FORT WORTH – Wanting to expose those behind climate change ‘lawfare’, two notable Texas groups recently filed amicus briefs in support of ExxonMobil in an appeal currently before the state’s highest court.
In June, a conflicted appellate court ruled it does not have jurisdiction over California cities and counties pursuing climate change lawsuits against the energy sector.
The case is now currently before the Texas Supreme Court. Justices will ultimately decide if ExxonMobil has the authority to investigate those who allegedly orchestrated the litigation on its home turf.
Exxon is not alone in the fight.
On Oct. 6, the Texas Civil Justice League filed a brief stating the case “mounts a wholesale attack on the most important sector of the Texas economy and poses a serious economic threat to this state and to every citizen who calls Texas home.”
TCJL maintains that even though the lower appellate court didn’t side with Exxon, justices still recognized that climate change litigation “constitutes a shameless exercise of ‘lawfare’ and a naked attempt not only to silence the free speech of the oil and gas industry, many of which have headquarters in Texas, but to also create economic chaos in the state that leads the nation, and much of the world, in energy production.”
More recently, the Texas Oil & Gas Association filed a brief on Nov. 10, stating that the group has an interest in the case because its members may become “the victims of the same type of targeting to which ExxonMobil has been subjected.”

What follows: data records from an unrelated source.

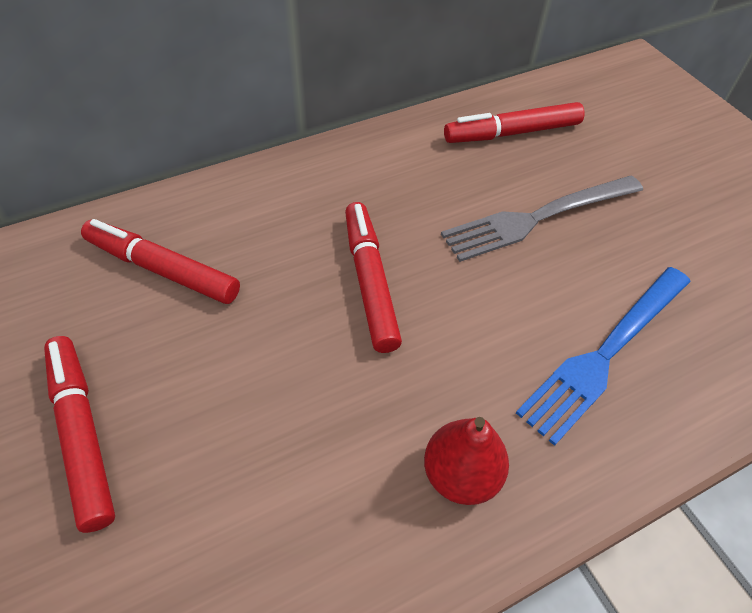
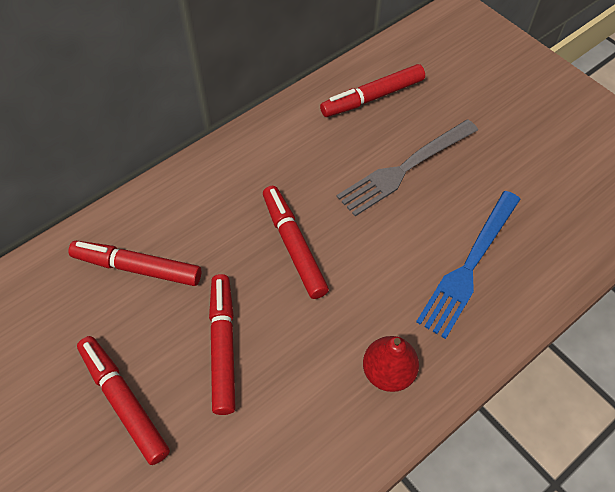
camera: 10 degrees left, 5 degrees up
none -> red marker [209,274,236,415]

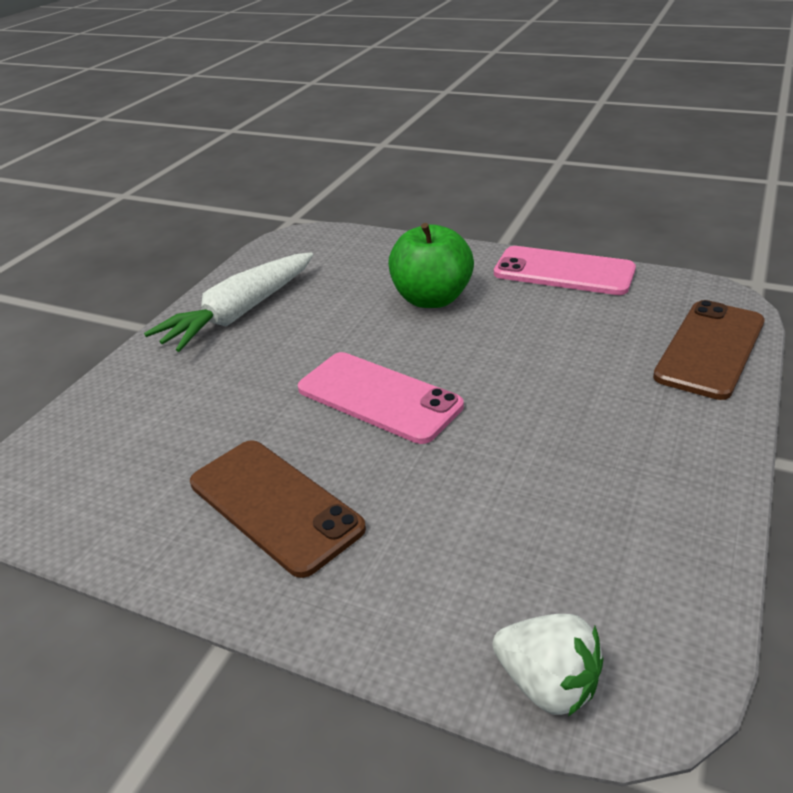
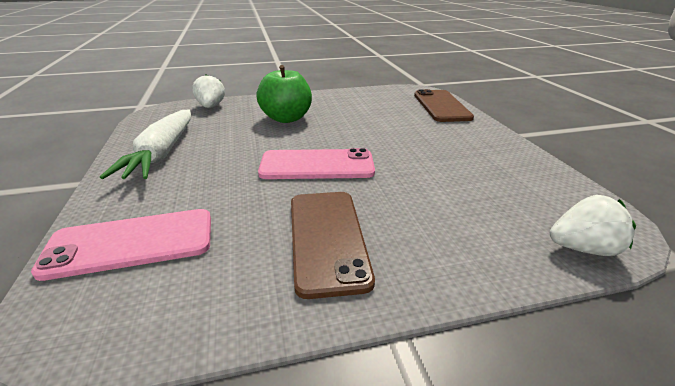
camera: 40 degrees left, 5 degrees down
brown phone [190,440,366,578] -> brown phone turned 75 degrees clockwise [291,192,375,299]
pink phone [494,246,636,295] -> pink phone moved to [31,209,211,281]
none -> white strawberry [192,74,225,108]

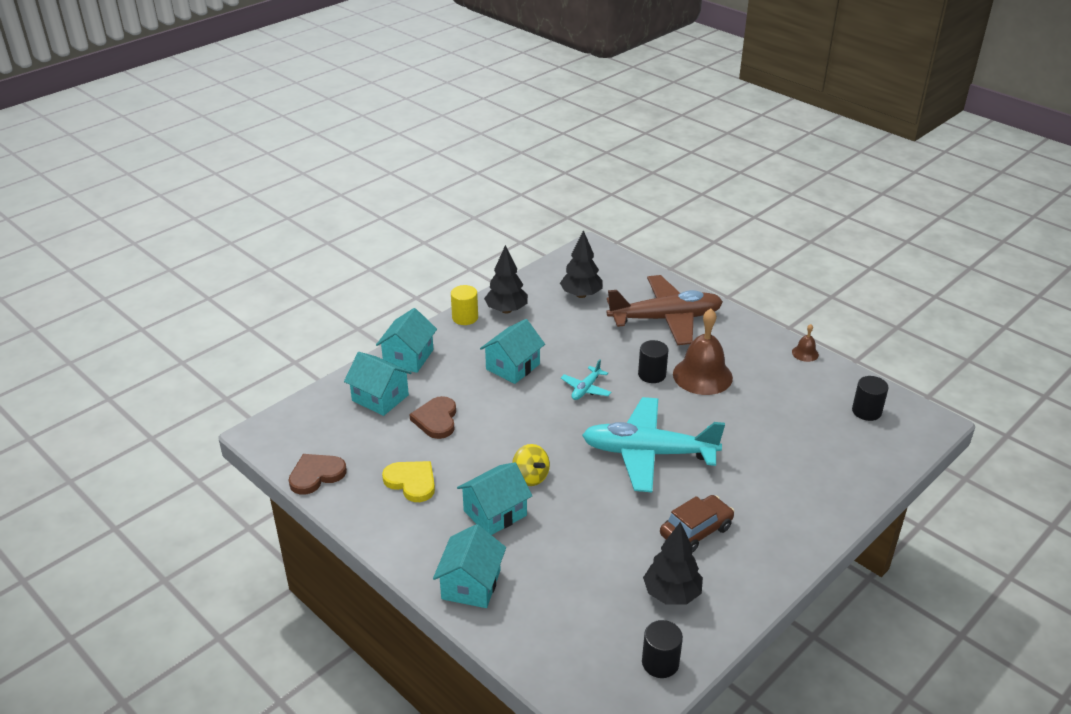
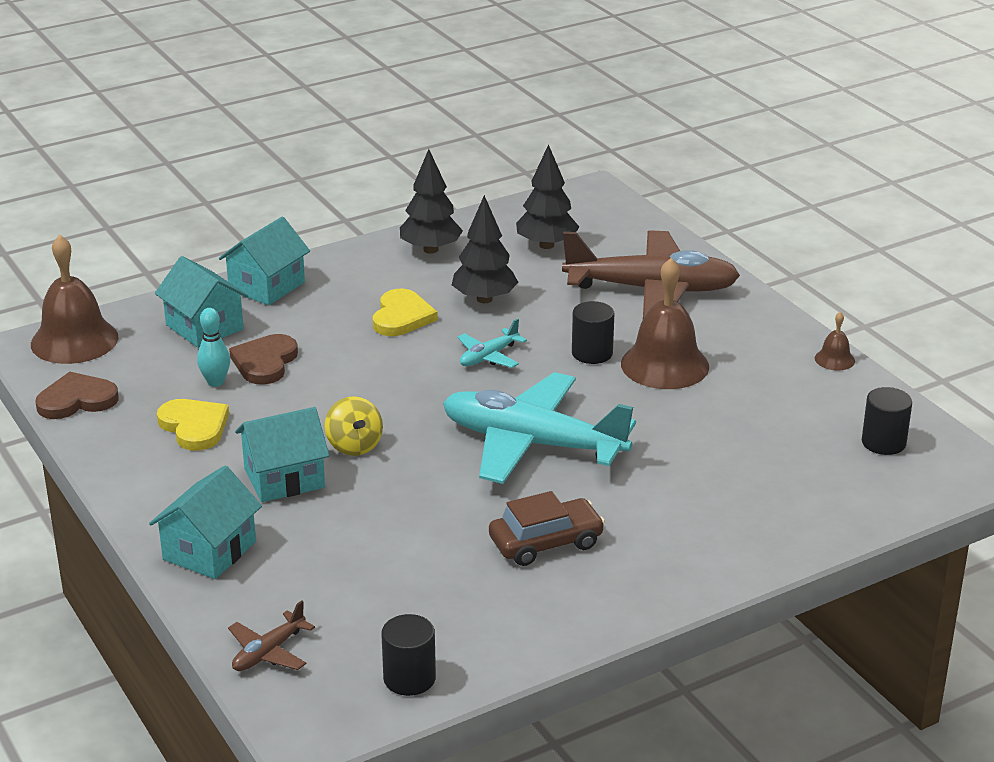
camera: 15 degrees right, 5 degrees down
yellow cylinder [451,285,478,325] -> none
turquoise house [480,319,545,384] -> yellow heart [373,289,438,336]
black tree [643,522,703,604] -> black tree moved to [452,195,518,303]
none -> brown bell [31,234,118,364]
none -> turquoise bowling pin [197,308,230,387]
none -> brown plane [228,600,315,671]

“Suffice it to say, when a defendant uses ‘lawfare’ to extinguish the plaintiff’s primary conduct in the forum state (such as the exercise of free speech and associational rights), there is an activity and occurrence in the forum from which the plaintiff’s claim arises and that justifies the exercise of specific jurisdiction under existing Supreme Court precedent,” the brief states.
“Here, by targeting conduct in order to stop it from happening in Texas, the potential defendants have availed themselves of the privilege of acting within this State and made themselves subject to Texas jurisdiction.”
Exxon’s petition
Court records show Exxon filed a petition for review with the high court On Oct. 2, arguing that the “potential defendants use tort suits to impose their preferred climate and energy policies on Texas.”

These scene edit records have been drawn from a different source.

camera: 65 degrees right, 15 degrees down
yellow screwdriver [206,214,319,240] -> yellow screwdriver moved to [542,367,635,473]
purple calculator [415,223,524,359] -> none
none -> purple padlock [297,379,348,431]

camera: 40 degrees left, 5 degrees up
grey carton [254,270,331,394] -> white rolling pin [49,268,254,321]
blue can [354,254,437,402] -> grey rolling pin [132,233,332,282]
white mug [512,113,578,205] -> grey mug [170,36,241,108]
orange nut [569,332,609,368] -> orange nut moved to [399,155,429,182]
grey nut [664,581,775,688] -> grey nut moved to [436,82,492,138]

Exxon asserts Matt Pawa, a Hagens Berman attorney who is pursuing many of the cases on a contingency fee, recruits state attorneys general and applies the “Big Tobacco playbook” to sue in order “to suppress the speech of Texas-based energy companies.”
Exxon believes Pawa promoted his playbook to California municipalities, urging them to become potential plaintiffs in tort litigation against energy companies.
The oil giant seeks to depose Pawa and the California municipalities to lay the groundwork for a counter-lawsuit.
Case background
Last January, Exxon filed a petition in Tarrant County District Court in response to the climate change litigation, seeking pre-suit discovery for a potential lawsuit against the California municipalities and officials and Pawa.
Exxon’s case against the California municipalities ended up in the Second Court of Appeals after a Texas judge found the cities and counties were hypocritical in suing Exxon.
The municipalities had claimed doom to their infrastructures will be caused by rising sea levels, but when issuing bond offers to potential investors, they had neglected to mention this alleged, near-certain destruction.
Exxon maintains the California climate change suits were crafted using a “playbook” to alter Big Oil’s viewpoint on climate change and pressure the oil industry through litigation to change to renewable energy.
The oil giant argued its suit against them belongs in Texas because they have purposeful contacts within the state.
However, on June 18 the Second Court found that was not enough to keep the litigation here, despite feeling an impulse to protect the energy sector.
Exxon is represented in part by attorneys Patrick Conlon, Ralph Duggins (Cantey Hanger) and Nina Cortell (Haynes and Boone).